Moradian et al. Applied mass spectrometry to determine several factors that make up the spliceosome, including splicing factor 2; SF2 / alternative splicing factor; ASF, splicing component 35; SC35. Subsequent studies have shown that these factors are closely related to CDK12-regulated RNA splicing, but most of them have not been confirmed by intramolecular splicing assays and immunoprecipitation reactions. Related studies have shown that CDK12 is involved in the alternative splicing of axon protein IV and mRNA binding protein HOW during the development of the Drosophila nervous system.

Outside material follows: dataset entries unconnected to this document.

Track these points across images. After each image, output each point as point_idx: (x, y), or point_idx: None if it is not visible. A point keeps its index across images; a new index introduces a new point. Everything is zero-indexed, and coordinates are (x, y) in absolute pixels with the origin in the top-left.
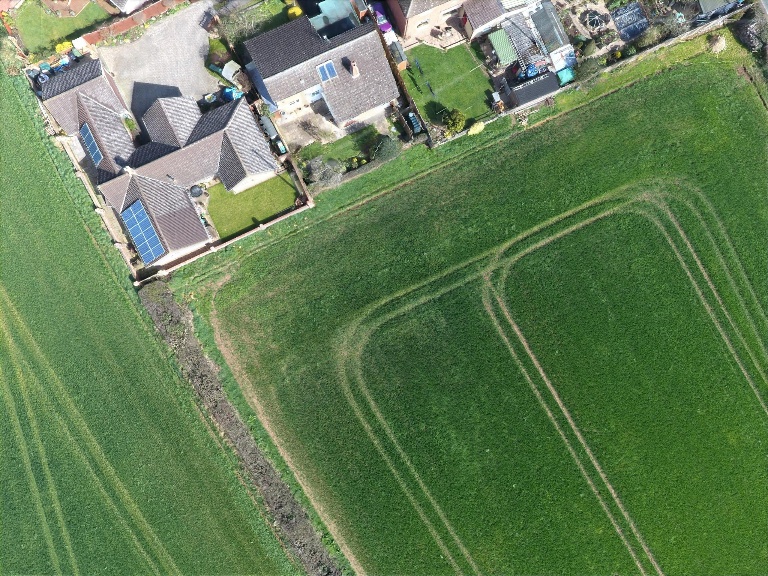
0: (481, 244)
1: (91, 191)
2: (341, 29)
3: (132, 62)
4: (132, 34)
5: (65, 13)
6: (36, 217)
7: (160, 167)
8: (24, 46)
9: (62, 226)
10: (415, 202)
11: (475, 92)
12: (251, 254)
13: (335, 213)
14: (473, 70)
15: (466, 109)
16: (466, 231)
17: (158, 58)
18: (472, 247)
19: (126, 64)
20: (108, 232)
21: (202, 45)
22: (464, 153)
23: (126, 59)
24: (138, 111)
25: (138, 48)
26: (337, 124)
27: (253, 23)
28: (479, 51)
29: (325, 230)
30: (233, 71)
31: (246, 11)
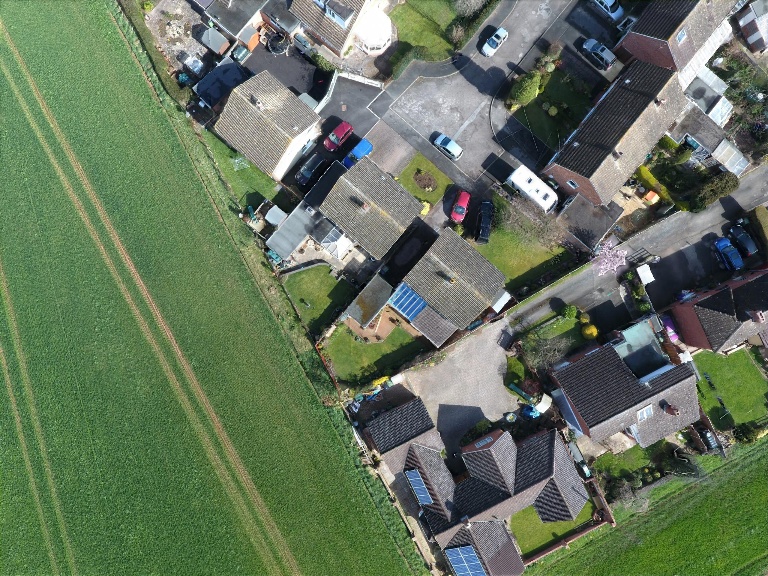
0: (763, 544)
1: (404, 516)
2: (644, 356)
3: (437, 385)
4: (436, 357)
5: (373, 339)
6: (353, 544)
7: (489, 512)
8: (336, 374)
9: (377, 552)
10: (701, 506)
11: (755, 395)
12: (550, 567)
13: (626, 521)
14: (753, 373)
15: (747, 412)
16: (749, 532)
17: (460, 379)
18: (755, 548)
19: (431, 387)
20: (422, 557)
21: (500, 363)
22: (745, 454)
23: (431, 382)
24: (443, 433)
25: (442, 371)
26: (630, 437)
27: (557, 349)
28: (758, 354)
29: (618, 538)
30: (548, 407)
31: (541, 328)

Although the specific function and mechanism of CDK12 in cells is not completely clear, it is clear that it plays a very important role in DDR. Studies have shown that inhibiting CDK12 reduces the expression of key factors that maintain gene stability such as BRCA1, ATR, FANCI, and FANCD2, inhibits homologous recombination (HR) transcriptional activity, reduces the efficiency of DNA double-strand break repair, and blocks the DDR process; Inactivation of the CDK12 / cyclin K complex results in increased endogenous DNA damage on the one hand, and impairs the ability of cells to effectively perform homologous recombination, which in turn leads to DDR disorders. Although the specific mechanism of CDK12 in DDR is not completely clear, it is certain that CDK12 has an irreplaceable role in maintaining genome stability and HR transcriptional activity and promoting DNA damage repair. The accumulation of DDR damage and DNA damage is one of the typical characteristics of cancer. The above results show that CDK12 deficiency is closely related to tumor development.